Problem details
Set down each line exactly, beginning with the one that contains "BBAS-47, status: Testing -> Planned" and continuing through the last line of the listing, and nothing else.

________________________________________

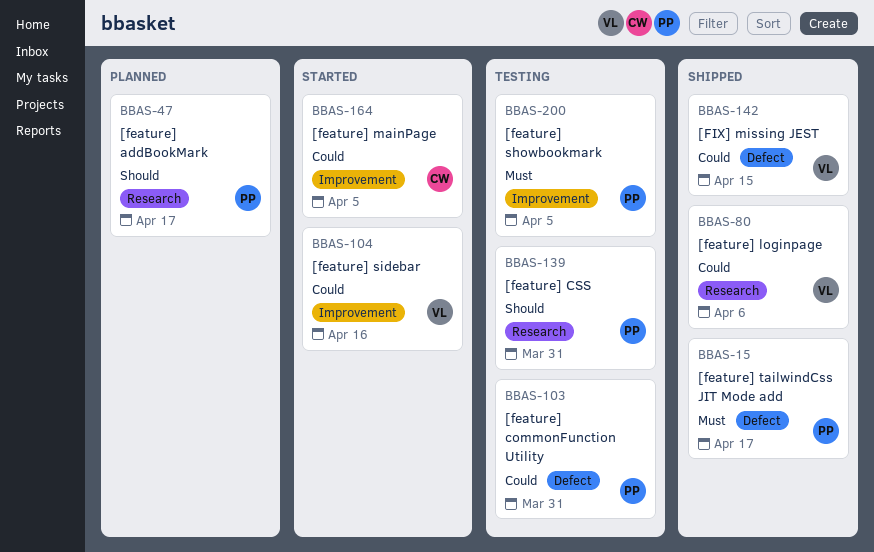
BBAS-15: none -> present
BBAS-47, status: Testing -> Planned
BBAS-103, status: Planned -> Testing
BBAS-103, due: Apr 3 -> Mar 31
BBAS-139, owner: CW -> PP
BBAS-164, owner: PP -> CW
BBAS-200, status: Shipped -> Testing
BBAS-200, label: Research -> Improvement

________________________________________

Task solution
BBAS-47, status: Testing -> Planned
BBAS-103, status: Planned -> Testing
BBAS-103, due: Apr 3 -> Mar 31
BBAS-139, owner: CW -> PP
BBAS-164, owner: PP -> CW
BBAS-200, status: Shipped -> Testing
BBAS-200, label: Research -> Improvement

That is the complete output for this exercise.